Invisible Target (2007)
Reviewed by: cal42 on 2007-12-02
Summary: Visible Excitement
Chan Chun (Nicholas Tse) is a cop who lost his fiancée when a jewellery shop gets blown up as a result of a hit on an armoured car. Carson Fong (Shawn Yu) is another cop who is beaten and humiliated by a criminal gang. Wai King-Ho is yet another cop, this time one who has lost his brother. All three join up to bring down the Tien gang headed by Tien Yeng-Seng (Wu Jing), the gang responsible for all three officers’ circumstances.

INVISIBLE TARGET starts out with a bang not unlike a Hollywood blockbuster. It serves as a plot point in that Chan Chun’s fiancée gets killed (no great loss – she doesn’t have her own voice. I don’t think I could ever love a woman who was badly dubbed) and sends him on a path of revenge. It easily brings to mind films like DIE HARD and you start to worry that this is going to be yet another Hong Kong film aping Hollywood and failing miserably. While this is true to a small degree regarding the CGI, let me put your fears at rest and tell you categorically that INVISIBLE TARGET is a darn good romp.

Nicholas Tse gets a lot of stick for his film work (I admit I’ve never heard a note of his music and am quite happy to keep it that way) but fair’s fair, he puts on a good show as the haunted young cop out for revenge. I must admit that Shawn Yu has previously slipped under my radar, but he also impresses as Tse’s partner by circumstance. Jaycee Chan is so earnest and serious as Wai King-Ho that his character seems to verge on parody at times, and is the least believable of the trio. In one early scene, we see him giving CPR to a foul-smelling vagrant without showing any signs of discomfort while those around him are blowing their lunch. He then modestly goes home to his grandma. He strikes you as the kind of person who wouldn’t think twice about risking his life to save a bunch of young children on a bomb-laden bus, an opinion that is reinforced later in the film where he risks his life to save a bunch of young children on a bomb-laden bus, oddly enough. Nevertheless, Wai King-Ho is the glue for the partnership of the three disparate cops. He is searching for his brother, who may or may not have gone undercover in the Tien gang. Seeing Jaycee Chan in action is an uncomfortable sensation – seeing someone who is clearly the son of Jackie Chan doing fight scenes brings a weird feeling of deja vu and brings up the inevitability of the passage of time. It sure made ME feel old, anyway.

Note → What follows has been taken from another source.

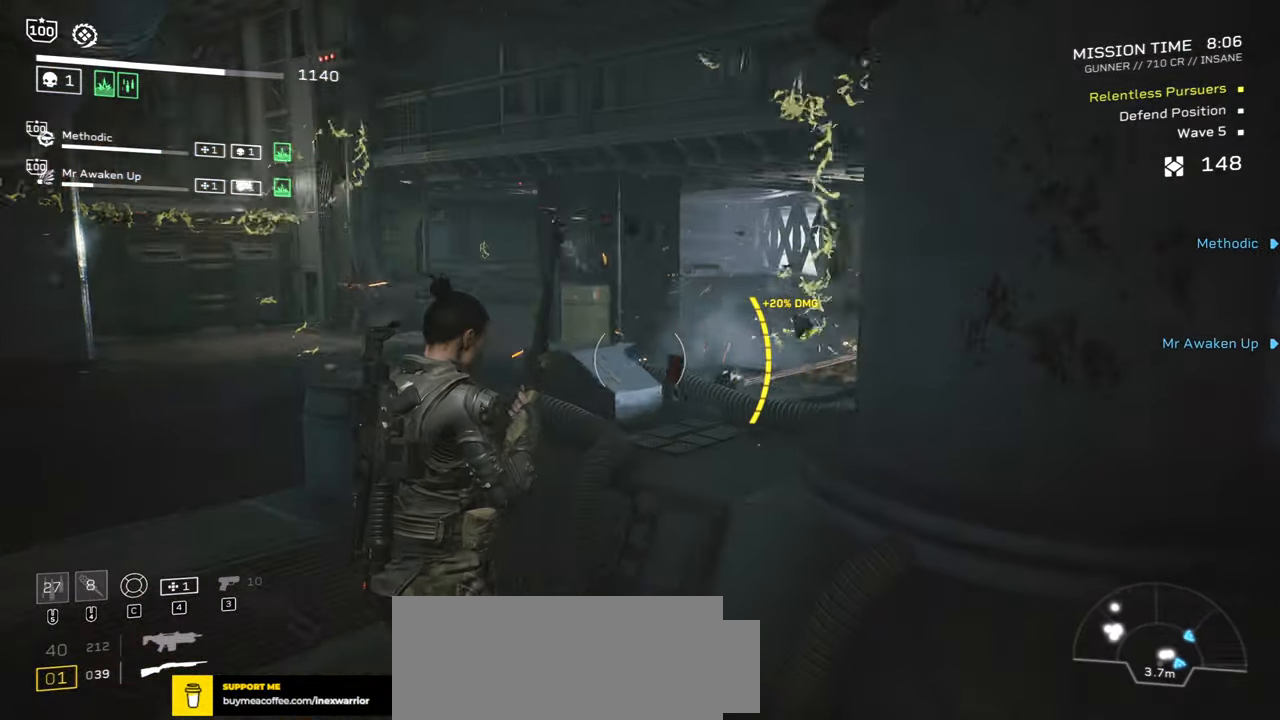
{"keys": ["a", "s"], "mouse": [], "events": [[134, "r", "up"], [384, "a", "down"]]}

Wu Jing will be familiar to all who have seen the somewhat over-rated SPL, and many will agree he was the best thing about that movie. One great compliment to this film is that Wu Jing is still great, but he’s no longer the best (or at least the only good) thing about the project. Whereas most Hong Kong action films fail these days to entertain (for me at least) due to a number of reasons, INVISIBLE TARGET succeeds, and a lot of that goes down to a more back-to-basics approach to the stuntwork and action choreography. It still goes over the top occasionally, and some of the wirework doesn’t stand up to scrutiny, but the good far outweighs the bad. In fact, after a couple of action scenes I could have sworn they were accompanied by the same tinny, lo-fi synth music that went with all those great 80’s action scenes. Upon rewinding, I found this was not the case, but it’s an interesting association.

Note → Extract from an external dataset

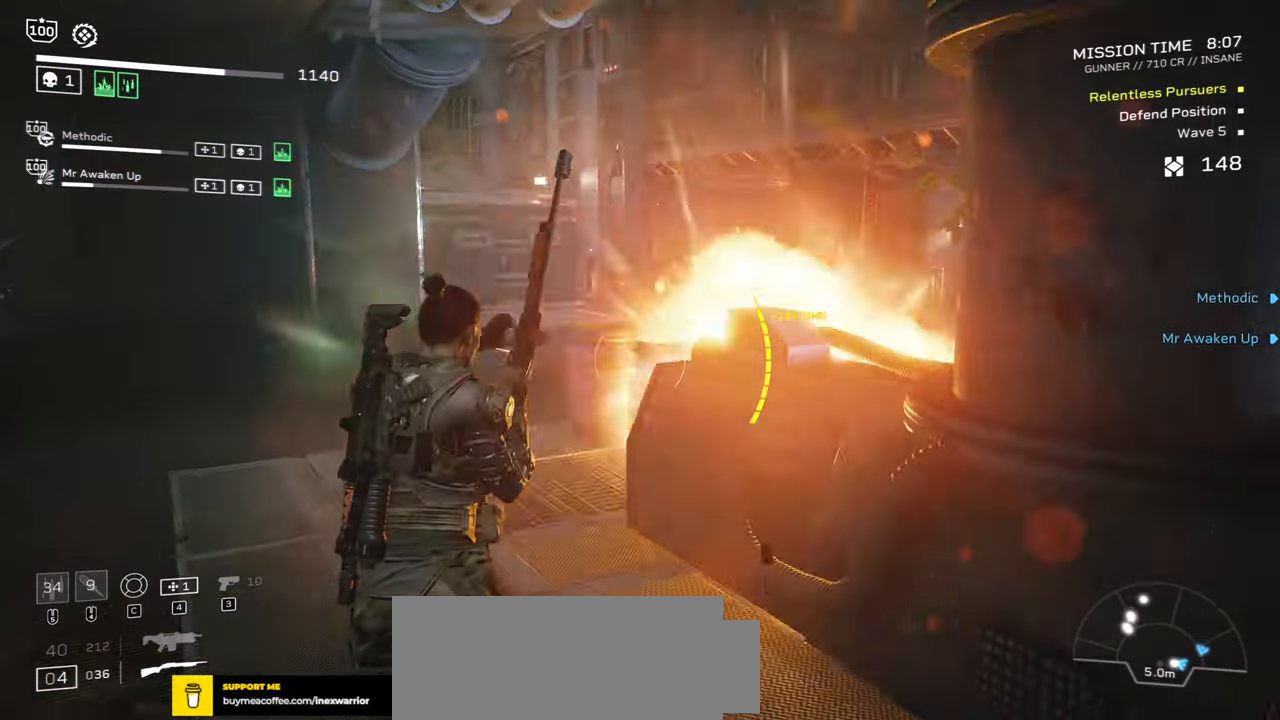
{"keys": ["a"], "mouse": [], "events": [[34, "shift", "up"], [67, "w", "up"], [84, "r", "up"], [284, "s", "down"], [367, "a", "down"], [467, "s", "up"]]}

The film – at ten minutes over two hours – is slightly too long, but paradoxically doesn’t feel bloated with extraneous material. There are some nice plot turns and interesting characters to root for and hiss at, and a couple of really standout moments. The scene where the gangster explains to Wai King-Ho, without malice or bravado, what happened to his brother and how he felt about it is one such outstanding moment.

So despite being too long and having a corny character or two, Invisible Target is still very much worth a watch, and I’m looking forward to a second viewing already.